Action item = I would like every record printed again, exactly as shown.

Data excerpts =
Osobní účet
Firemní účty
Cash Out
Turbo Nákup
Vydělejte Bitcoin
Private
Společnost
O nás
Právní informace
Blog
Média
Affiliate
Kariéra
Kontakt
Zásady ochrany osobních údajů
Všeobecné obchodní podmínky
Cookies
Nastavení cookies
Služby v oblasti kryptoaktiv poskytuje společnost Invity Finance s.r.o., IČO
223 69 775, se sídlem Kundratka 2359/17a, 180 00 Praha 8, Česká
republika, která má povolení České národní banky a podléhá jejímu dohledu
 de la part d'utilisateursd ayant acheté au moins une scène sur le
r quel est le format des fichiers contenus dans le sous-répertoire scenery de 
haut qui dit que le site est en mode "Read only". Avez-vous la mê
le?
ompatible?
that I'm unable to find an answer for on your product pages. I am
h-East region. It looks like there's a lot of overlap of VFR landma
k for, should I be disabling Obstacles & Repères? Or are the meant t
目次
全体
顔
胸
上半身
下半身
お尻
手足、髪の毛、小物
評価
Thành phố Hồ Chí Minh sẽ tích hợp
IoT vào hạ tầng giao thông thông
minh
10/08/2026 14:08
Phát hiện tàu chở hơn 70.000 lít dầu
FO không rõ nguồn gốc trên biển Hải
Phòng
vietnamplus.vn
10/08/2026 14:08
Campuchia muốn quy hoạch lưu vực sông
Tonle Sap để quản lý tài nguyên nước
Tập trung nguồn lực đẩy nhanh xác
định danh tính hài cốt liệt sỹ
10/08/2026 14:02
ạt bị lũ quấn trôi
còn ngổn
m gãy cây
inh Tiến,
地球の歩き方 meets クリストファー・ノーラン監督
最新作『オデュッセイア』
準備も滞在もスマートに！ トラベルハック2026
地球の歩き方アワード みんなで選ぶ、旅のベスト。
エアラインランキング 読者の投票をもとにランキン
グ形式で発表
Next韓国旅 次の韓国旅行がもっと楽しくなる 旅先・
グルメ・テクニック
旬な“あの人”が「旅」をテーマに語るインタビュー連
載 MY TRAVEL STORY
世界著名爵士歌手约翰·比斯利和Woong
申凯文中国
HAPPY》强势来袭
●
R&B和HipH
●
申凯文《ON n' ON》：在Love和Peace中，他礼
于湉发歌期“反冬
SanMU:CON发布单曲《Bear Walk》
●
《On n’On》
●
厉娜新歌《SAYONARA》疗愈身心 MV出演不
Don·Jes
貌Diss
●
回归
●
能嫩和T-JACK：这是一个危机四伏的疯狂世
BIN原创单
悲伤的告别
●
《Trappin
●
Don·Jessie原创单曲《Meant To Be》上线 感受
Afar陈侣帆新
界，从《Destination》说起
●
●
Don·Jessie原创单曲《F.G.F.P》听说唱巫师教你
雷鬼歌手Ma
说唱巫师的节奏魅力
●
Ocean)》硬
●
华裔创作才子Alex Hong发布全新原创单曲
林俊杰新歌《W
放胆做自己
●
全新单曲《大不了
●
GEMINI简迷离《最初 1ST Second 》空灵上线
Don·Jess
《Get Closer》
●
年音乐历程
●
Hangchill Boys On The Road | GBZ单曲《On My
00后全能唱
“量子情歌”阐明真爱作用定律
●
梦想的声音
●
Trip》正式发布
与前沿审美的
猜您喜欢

Expected answer =
Osobní účet
Firemní účty
Cash Out
Turbo Nákup
Vydělejte Bitcoin
Private
Společnost
O nás
Právní informace
Blog
Média
Affiliate
Kariéra
Kontakt
Zásady ochrany osobních údajů
Všeobecné obchodní podmínky
Cookies
Nastavení cookies
Služby v oblasti kryptoaktiv poskytuje společnost Invity Finance s.r.o., IČO
223 69 775, se sídlem Kundratka 2359/17a, 180 00 Praha 8, Česká
republika, která má povolení České národní banky a podléhá jejímu dohledu
 de la part d'utilisateursd ayant acheté au moins une scène sur le
r quel est le format des fichiers contenus dans le sous-répertoire scenery de 
haut qui dit que le site est en mode "Read only". Avez-vous la mê
le?
ompatible?
that I'm unable to find an answer for on your product pages. I am
h-East region. It looks like there's a lot of overlap of VFR landma
k for, should I be disabling Obstacles & Repères? Or are the meant t
目次
全体
顔
胸
上半身
下半身
お尻
手足、髪の毛、小物
評価
Thành phố Hồ Chí Minh sẽ tích hợp
IoT vào hạ tầng giao thông thông
minh
10/08/2026 14:08
Phát hiện tàu chở hơn 70.000 lít dầu
FO không rõ nguồn gốc trên biển Hải
Phòng
vietnamplus.vn
10/08/2026 14:08
Campuchia muốn quy hoạch lưu vực sông
Tonle Sap để quản lý tài nguyên nước
Tập trung nguồn lực đẩy nhanh xác
định danh tính hài cốt liệt sỹ
10/08/2026 14:02
ạt bị lũ quấn trôi
còn ngổn
m gãy cây
inh Tiến,
地球の歩き方 meets クリストファー・ノーラン監督
最新作『オデュッセイア』
準備も滞在もスマートに！ トラベルハック2026
地球の歩き方アワード みんなで選ぶ、旅のベスト。
エアラインランキング 読者の投票をもとにランキン
グ形式で発表
Next韓国旅 次の韓国旅行がもっと楽しくなる 旅先・
グルメ・テクニック
旬な“あの人”が「旅」をテーマに語るインタビュー連
載 MY TRAVEL STORY
世界著名爵士歌手约翰·比斯利和Woong
申凯文中国
HAPPY》强势来袭
●
R&B和HipH
●
申凯文《ON n' ON》：在Love和Peace中，他礼
于湉发歌期“反冬
SanMU:CON发布单曲《Bear Walk》
●
《On n’On》
●
厉娜新歌《SAYONARA》疗愈身心 MV出演不
Don·Jes
貌Diss
●
回归
●
能嫩和T-JACK：这是一个危机四伏的疯狂世
BIN原创单
悲伤的告别
●
《Trappin
●
Don·Jessie原创单曲《Meant To Be》上线 感受
Afar陈侣帆新
界，从《Destination》说起
●
●
Don·Jessie原创单曲《F.G.F.P》听说唱巫师教你
雷鬼歌手Ma
说唱巫师的节奏魅力
●
Ocean)》硬
●
华裔创作才子Alex Hong发布全新原创单曲
林俊杰新歌《W
放胆做自己
●
全新单曲《大不了
●
GEMINI简迷离《最初 1ST Second 》空灵上线
Don·Jess
《Get Closer》
●
年音乐历程
●
Hangchill Boys On The Road | GBZ单曲《On My
00后全能唱
“量子情歌”阐明真爱作用定律
●
梦想的声音
●
Trip》正式发布
与前沿审美的
猜您喜欢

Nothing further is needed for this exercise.